C’era un tempo in cui tenevamo sempre nel nostro cuore, Babbo Natale, le renne, la meraviglia, la sorpresa e la gioia di trovare un bel regalo tanto desiderato sotto l’albero. Quei momenti si sono polverizzati come neve al sole, o almeno così sembra. Oggi sappiamo tutto, anzi crediamo di sapere tutto, ma in realtà sappiamo quel che vogliono farci sapere… cioè nulla… a nessuno interessa più aspettare Babbo Natale che porta i regali, quella è una favola che una volta da bambini credevamo fosse vera… oggi basta rivolgersi ai nonni o alla mamma e chiedere cosa vogliamo e il desiderio sarà esaudito, rovinando uno dei momenti magici che la vita ci permette di vivere.

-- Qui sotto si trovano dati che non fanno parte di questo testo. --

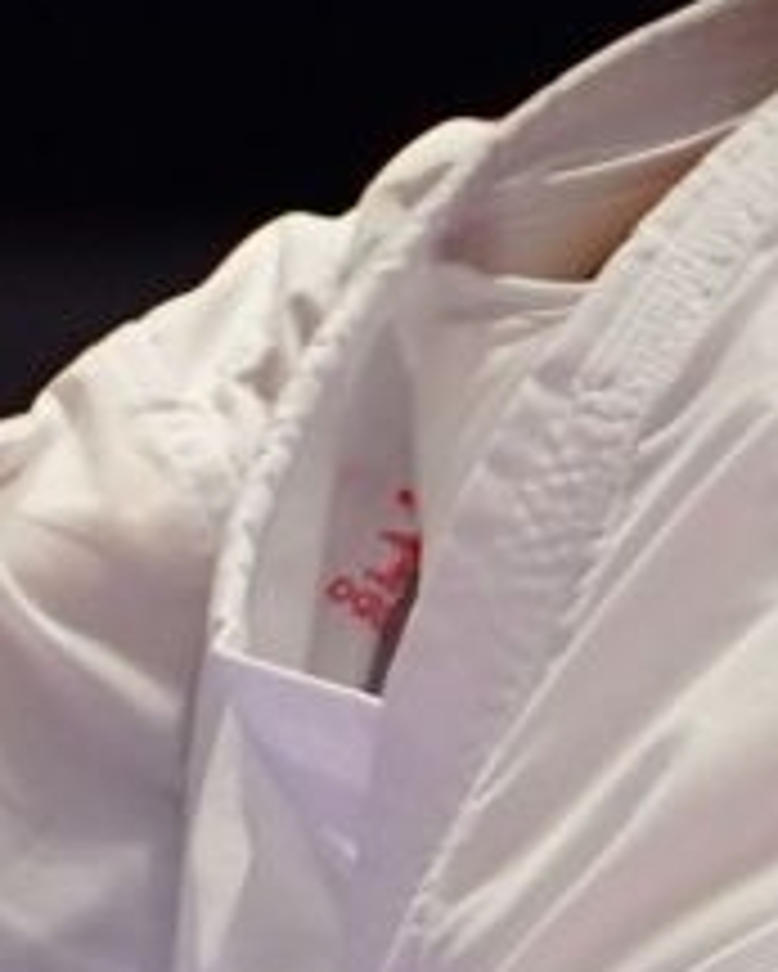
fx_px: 54590
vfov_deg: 1.0
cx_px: -63
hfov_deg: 0.8
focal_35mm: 1898
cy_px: 346
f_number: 2.8
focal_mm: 162
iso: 1250
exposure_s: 1/1000
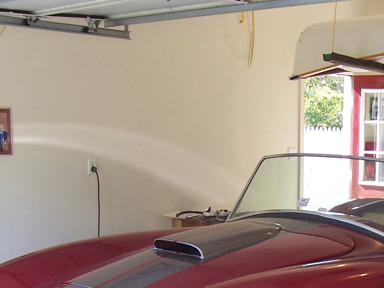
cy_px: 283
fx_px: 810
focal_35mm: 73
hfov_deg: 26.0
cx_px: 333
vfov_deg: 19.6
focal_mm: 5.6
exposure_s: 1/90
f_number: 2.7
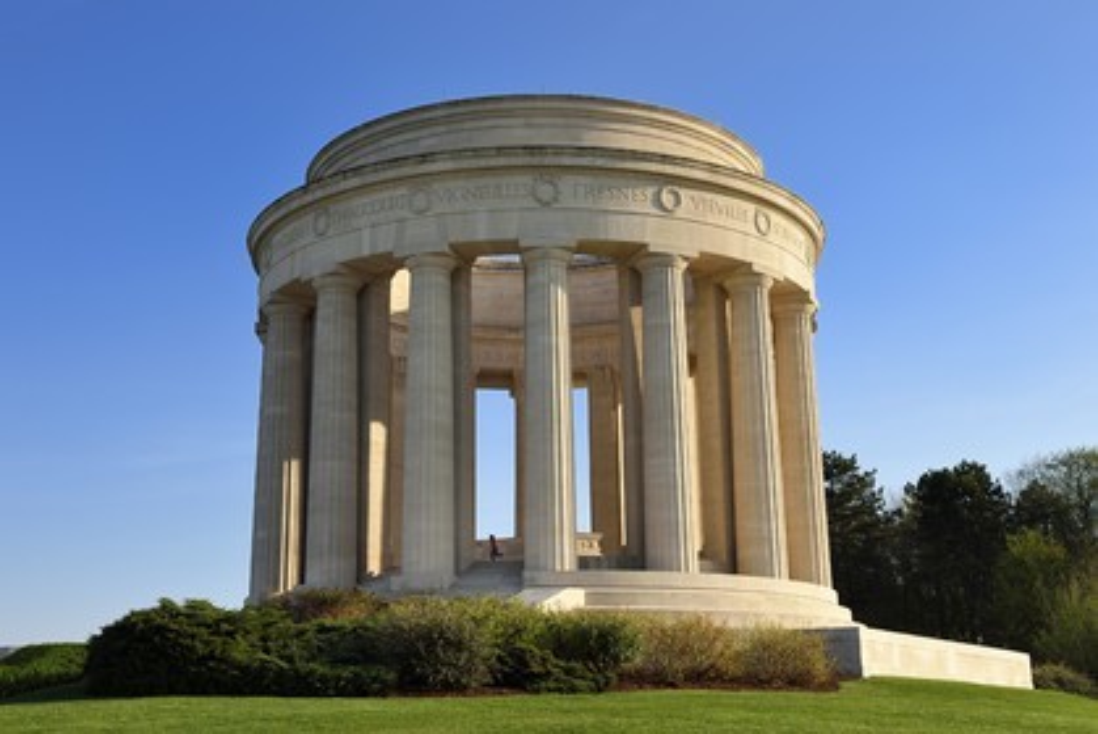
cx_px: 549
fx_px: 1465
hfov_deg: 41.1
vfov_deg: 28.1
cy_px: 367
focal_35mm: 48
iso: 200
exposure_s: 1/320
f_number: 10
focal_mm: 48
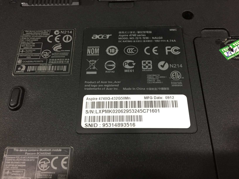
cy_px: 90
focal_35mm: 29
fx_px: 200
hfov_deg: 61.7
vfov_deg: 48.2
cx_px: 120
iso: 200
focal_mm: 4.15
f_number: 2.2
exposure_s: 1/33
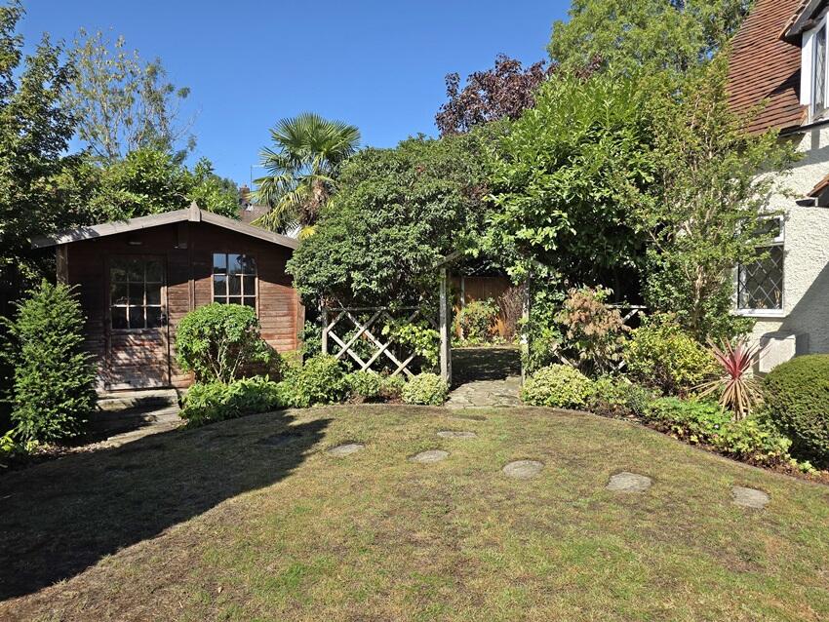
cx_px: 414
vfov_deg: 58.9
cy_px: 311
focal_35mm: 23
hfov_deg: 73.9
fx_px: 551
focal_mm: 6.25
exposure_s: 1/3972
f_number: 1.7
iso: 80
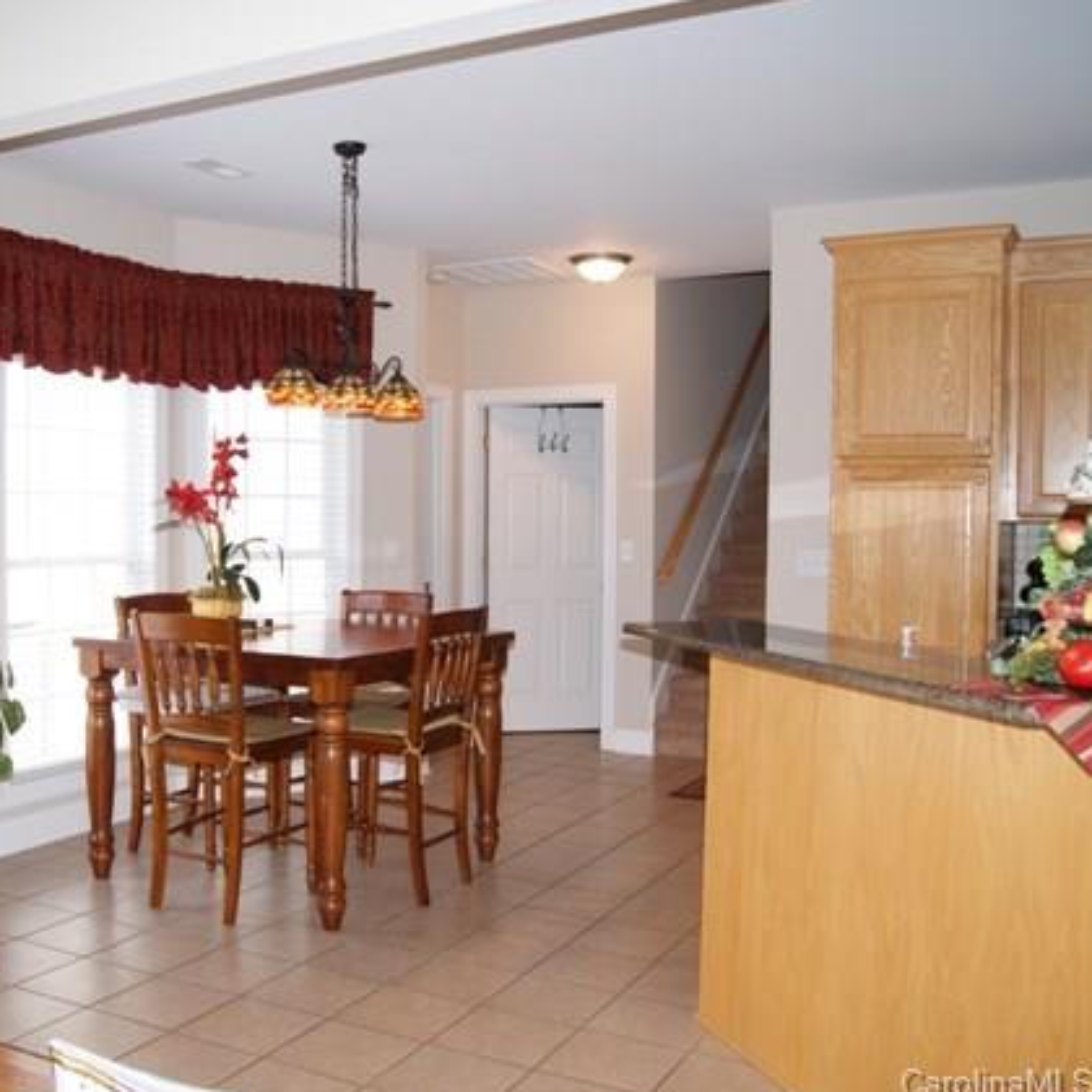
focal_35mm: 35
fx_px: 1249
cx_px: 367
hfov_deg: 46.5
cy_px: 551
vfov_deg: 47.2
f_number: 5.6
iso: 400
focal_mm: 18
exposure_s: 1/60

Per uscire da quel giro vizioso, dobbiamo inoltrarci nella foresta senza una meta. Chi, meglio di voi casentinesi e romagnoli, ha una foresta mitica, ancestrale e romantica come quella che circonda i vostri paesi. Facciamolo questo giro attraverso le abetaie e le faggete, scopriremo che loro hanno un’anima se sappiamo osservarle con la poesia nel cuore. Se percorreremo sentieri in silenzio, potremmo incontrare caprioli che si sorprendono nel vederci, rimanendo per qualche minuto incantati a guardarci con stupore, meravigliandoci del calore che, nonostante il gelo li cosparga, ci trasmettono. Continuando a camminare, presto il sole ammanterà le selve, e l’alba si mostrerà raggiante, espandendo la sua luce dorata tra le faggete per avvolgersi con il suo fascino.

Questo per noi è sufficiente a strapparci un sorriso gioioso, facendoci capire che anche quello è un momento essenziale del Natale, perché in cuor nostro sappiamo che dopo l’estenuante camminata, affronteremo con serenità il ritorno a casa, ritrovandoci la sera della vigilia davanti al camino con i nostri figli e nipoti con rinnovata armonia, in attesa dell’arrivo di Babbo Natale.